Tonight before dinner, I happened to put on the sublimely beautiful album Set Yourself on Fire (2004), by Stars. The opening notes have always struck me as a little ... off. A gravelly voice intones, "When you have nothing left to burn, you have to set yourself on fire." Wow. That's pretty intense. What kind of full-frontal musical assault is the answer to that?
Well, in Stars' world, full-frontal musical assaults just aren't the done thing. Think strings, piano, soft horns. Watch the video to hear for yourself.
Then, after dinner, I happened to put on Megadeth's relentless 1988 album So Far, So Good ... So What! And then it hit me. All of a sudden, I realized why the string/piano/soft horn intro always felt wrong. It's because Megadeth did a similar shtick 15 years earlier, and they did it right.
Folks, I don't care if you're writing about setting yourself on fire or setting the world on fire, but get it right:
Don't get me wrong: I think Stars are a fine band, and Set Yourself on Fire is a brilliant, beautiful, wonderful album. It's a perfect example of mid-2000s art pop. If you like thinking person's pop music, if you like melody and lyrics and talented musicians making it all look effortless, you should just go buy the album now. This is far and away the best album by Stars. You can't go wrong.
On the other hand, if you're more into full-frontal musical assaults, it's awfully hard to beat So Far, So Good... So What!. I'm only familar with Megadeth's first couple of albums (I lost interest after Rust in Peace), but this is the best of the early stuff. From start to finish, it does not let up. And it certainly doesn't drag: the whole album clocks in at just under 35 minutes. They don't waste a note. If you've ever wished a talented metal band would channel the raw energy and attitude of punk: it's been done, right here, and Megadeth did it better than anyone I can think of. They cover the Sex Pistols, they put you right in the shoes of a suicidal loser ("oh, how I lived my life for you / now, as I die, my flesh still crawls as I breathe your name"), and they utterly excoriate the risible censorship of the PMRC (in case you've never heard of them, it was an eighties thing).
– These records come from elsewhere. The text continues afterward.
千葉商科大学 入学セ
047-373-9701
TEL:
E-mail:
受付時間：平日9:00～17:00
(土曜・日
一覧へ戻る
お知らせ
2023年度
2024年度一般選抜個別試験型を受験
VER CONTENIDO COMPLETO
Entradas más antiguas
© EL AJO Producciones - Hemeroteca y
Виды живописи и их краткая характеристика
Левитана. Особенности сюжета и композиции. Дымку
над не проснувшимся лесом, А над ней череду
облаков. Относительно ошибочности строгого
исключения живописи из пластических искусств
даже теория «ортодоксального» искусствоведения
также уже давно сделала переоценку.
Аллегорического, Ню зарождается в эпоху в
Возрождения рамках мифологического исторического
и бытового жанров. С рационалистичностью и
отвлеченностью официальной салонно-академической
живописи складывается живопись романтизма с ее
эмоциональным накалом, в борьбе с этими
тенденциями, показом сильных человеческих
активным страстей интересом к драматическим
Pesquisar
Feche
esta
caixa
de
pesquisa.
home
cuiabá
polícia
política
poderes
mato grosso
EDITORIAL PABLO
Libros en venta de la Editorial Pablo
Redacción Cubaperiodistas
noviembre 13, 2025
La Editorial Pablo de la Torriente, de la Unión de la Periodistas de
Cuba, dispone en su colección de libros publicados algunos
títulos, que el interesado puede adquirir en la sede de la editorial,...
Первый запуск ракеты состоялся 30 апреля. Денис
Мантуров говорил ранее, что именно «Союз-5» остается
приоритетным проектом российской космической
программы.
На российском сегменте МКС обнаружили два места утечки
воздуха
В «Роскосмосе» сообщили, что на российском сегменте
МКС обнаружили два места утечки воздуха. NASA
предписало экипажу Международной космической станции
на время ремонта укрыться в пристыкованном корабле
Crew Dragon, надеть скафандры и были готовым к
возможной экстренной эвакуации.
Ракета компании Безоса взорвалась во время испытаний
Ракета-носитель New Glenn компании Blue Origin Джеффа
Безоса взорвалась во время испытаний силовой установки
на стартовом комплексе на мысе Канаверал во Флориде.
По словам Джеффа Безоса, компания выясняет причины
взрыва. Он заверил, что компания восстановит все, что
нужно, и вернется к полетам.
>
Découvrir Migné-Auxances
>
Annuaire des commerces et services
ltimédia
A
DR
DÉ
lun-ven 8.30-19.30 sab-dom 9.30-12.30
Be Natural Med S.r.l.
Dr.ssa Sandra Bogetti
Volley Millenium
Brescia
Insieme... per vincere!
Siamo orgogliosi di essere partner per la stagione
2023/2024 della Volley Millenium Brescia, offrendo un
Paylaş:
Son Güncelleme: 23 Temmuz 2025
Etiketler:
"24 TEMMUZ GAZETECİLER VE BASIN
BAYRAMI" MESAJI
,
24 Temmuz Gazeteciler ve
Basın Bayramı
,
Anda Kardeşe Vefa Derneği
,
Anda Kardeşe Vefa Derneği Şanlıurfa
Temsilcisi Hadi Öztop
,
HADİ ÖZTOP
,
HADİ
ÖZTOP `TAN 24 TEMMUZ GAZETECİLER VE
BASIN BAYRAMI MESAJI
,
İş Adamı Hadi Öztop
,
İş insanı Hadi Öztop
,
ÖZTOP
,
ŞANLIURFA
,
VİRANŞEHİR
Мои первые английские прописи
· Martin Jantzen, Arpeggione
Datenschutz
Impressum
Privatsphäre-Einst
That said, So Far is undeniably topical, political, and of its time. Maybe I like it so much because I was 16 or 17 when I first bought it, and it just stuck its hook in me. Maybe the kids today would find it dated. Set Yourself on Fire is timeless pop, and only the style and instrumentation give away its time and place (Montreal, 2004). The lyrics will be as relevant, and as poignant, in 20 years as they are today.
I love that two albums can be so utterly different, and yet both so great.